EXTRACTED TEXT below:

Drugs That May Raise Blood Pressure and/or Heart Rate

Concomitant use of Meridia and other agents that may raise blood pressure or heart rate have not been evaluated. These include certain decongestants, cough, cold, and allergy medications that contain agents such as ephedrine, or pseudoephedrine. Caution should be used when prescribing Meridia to patients who use these medications.


Alcohol

In a double-blind, placebo-controlled, crossover study in 19 volunteers, administration of a single dose of ethanol (0.5 mL/kg) together with 20 mg of sibutramine resulted in no psychomotor interactions of clinical significance between alcohol and sibutramine. However, the concomitant use of Meridia and excess alcohol is not recommended.


Oral Contraceptives

The suppression of ovulation by oral contraceptives was not inhibited by sibutramine. In a crossover study, 12 healthy female volunteers on oral steroid contraceptives received placebo in one period and 15 mg sibutramine in another period over the course of 8 weeks. No clinically significant systemic interaction was observed; therefore, no requirement for alternative contraceptive precautions are needed when patients taking oral contraceptives are concurrently prescribed sibutramine.



Carcinogenesis, Mutagenesis, Impairment of Fertility


Carcinogenicity

Sibutramine was administered in the diet to mice (1.25, 5 or 20 mg/kg/day) and rats (1, 3, or 9 mg/kg/day) for two years generating combined maximum plasma AUC's of the two major active metabolites equivalent to 0.4 and 16 times, respectively, those following a daily human dose of 15 mg. There was no evidence of carcinogenicity in mice or in female rats. In male rats there was a higher incidence of benign tumors of the testicular interstitial cells; such tumors are commonly seen in rats and are hormonally mediated. The relevance of these tumors to humans is not known.

End of EXTRACTED TEXT.
GIVEN ENTRIES below:

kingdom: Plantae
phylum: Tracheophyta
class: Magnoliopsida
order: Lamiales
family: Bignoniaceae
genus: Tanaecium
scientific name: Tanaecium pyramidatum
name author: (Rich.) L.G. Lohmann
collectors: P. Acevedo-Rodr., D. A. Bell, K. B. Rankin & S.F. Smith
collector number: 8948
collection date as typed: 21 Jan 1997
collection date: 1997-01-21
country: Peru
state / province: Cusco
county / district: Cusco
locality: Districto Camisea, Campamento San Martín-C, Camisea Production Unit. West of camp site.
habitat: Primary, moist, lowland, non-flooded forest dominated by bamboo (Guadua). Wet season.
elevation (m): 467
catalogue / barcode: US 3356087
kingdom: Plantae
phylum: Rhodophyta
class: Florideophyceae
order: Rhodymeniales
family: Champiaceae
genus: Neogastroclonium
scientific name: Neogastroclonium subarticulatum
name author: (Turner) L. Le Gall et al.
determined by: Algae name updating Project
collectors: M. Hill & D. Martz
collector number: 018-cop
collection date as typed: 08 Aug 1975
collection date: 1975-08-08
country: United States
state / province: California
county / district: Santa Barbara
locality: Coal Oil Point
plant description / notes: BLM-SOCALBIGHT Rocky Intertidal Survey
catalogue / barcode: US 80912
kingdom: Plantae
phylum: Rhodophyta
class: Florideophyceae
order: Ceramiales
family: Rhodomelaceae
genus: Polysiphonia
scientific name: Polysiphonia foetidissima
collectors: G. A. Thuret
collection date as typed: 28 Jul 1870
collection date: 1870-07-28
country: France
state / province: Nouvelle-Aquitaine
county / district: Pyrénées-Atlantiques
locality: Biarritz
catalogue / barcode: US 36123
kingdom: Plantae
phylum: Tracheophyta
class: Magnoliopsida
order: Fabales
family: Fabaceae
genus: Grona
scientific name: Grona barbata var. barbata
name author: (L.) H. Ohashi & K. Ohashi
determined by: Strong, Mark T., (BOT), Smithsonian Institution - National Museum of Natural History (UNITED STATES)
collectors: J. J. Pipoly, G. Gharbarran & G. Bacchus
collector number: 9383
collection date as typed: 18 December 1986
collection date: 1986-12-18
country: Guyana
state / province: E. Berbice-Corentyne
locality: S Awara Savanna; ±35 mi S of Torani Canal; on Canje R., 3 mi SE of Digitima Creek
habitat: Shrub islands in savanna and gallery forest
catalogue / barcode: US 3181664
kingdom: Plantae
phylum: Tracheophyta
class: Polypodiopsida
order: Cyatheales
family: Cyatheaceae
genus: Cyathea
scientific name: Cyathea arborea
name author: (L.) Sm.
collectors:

End of GIVEN ENTRIES.

QUESTIONS =
1) Answer from the Meridia text:
(a) How many volunteers took part in the alcohol study?
(b) What dose of sibutramine did the women on oral contraceptives receive?
(c) In which animals was a higher incidence of benign testicular tumors seen?
2) Revise the Meridia text by writing out everything from "In a double-blind, placebo-controlled, crossover" down to "concurrently prescribed sibutramine.", with "volunteers" changed to "participants".
3) Resume the Meridia text, picking up right after its final sentence.
These items come from a different source than the text.

ANSWERS TO THE PROBLEMS =
1)
(a) 19
(b) 15 mg
(c) Male rats

2)
In a double-blind, placebo-controlled, crossover study in 19 participants, administration of a single dose of ethanol (0.5 mL/kg) together with 20 mg of sibutramine resulted in no psychomotor interactions of clinical significance between alcohol and sibutramine. However, the concomitant use of Meridia and excess alcohol is not recommended.


Oral Contraceptives

The suppression of ovulation by oral contraceptives was not inhibited by sibutramine. In a crossover study, 12 healthy female participants on oral steroid contraceptives received placebo in one period and 15 mg sibutramine in another period over the course of 8 weeks. No clinically significant systemic interaction was observed; therefore, no requirement for alternative contraceptive precautions are needed when patients taking oral contraceptives are concurrently prescribed sibutramine.

3)
Mutagenicity

Sibutramine was not mutagenic in the Ames test, in vitro Chinese hamster V79 cell mutation assay, in vitro clastogenicity assay in human lymphocytes or micronucleus assay in mice. Its two major active metabolites were found to have equivocal bacterial mutagenic activity in the Ames test. However, both metabolites gave consistently negative results in the in vitro Chinese hamster V79 cell mutation assay, in vitro clastogenicity assay in human lymphocytes, in vitro DNA-repair assay in HeLa cells, micronucleus assay in mice and in vivo unscheduled DNA-synthesis assay in rat hepatocytes.


Impairment of Fertility

In rats, there were no effects on fertility at doses generating combined plasma AUC's of the two major active metabolites up to 32 times those following a human dose of 15 mg. At 13 times the human combined AUC, there was maternal toxicity, and the dams' nest-building behavior was impaired, leading to a higher incidence of perinatal mortality; there was no effect at approximately 4 times the human combined AUC.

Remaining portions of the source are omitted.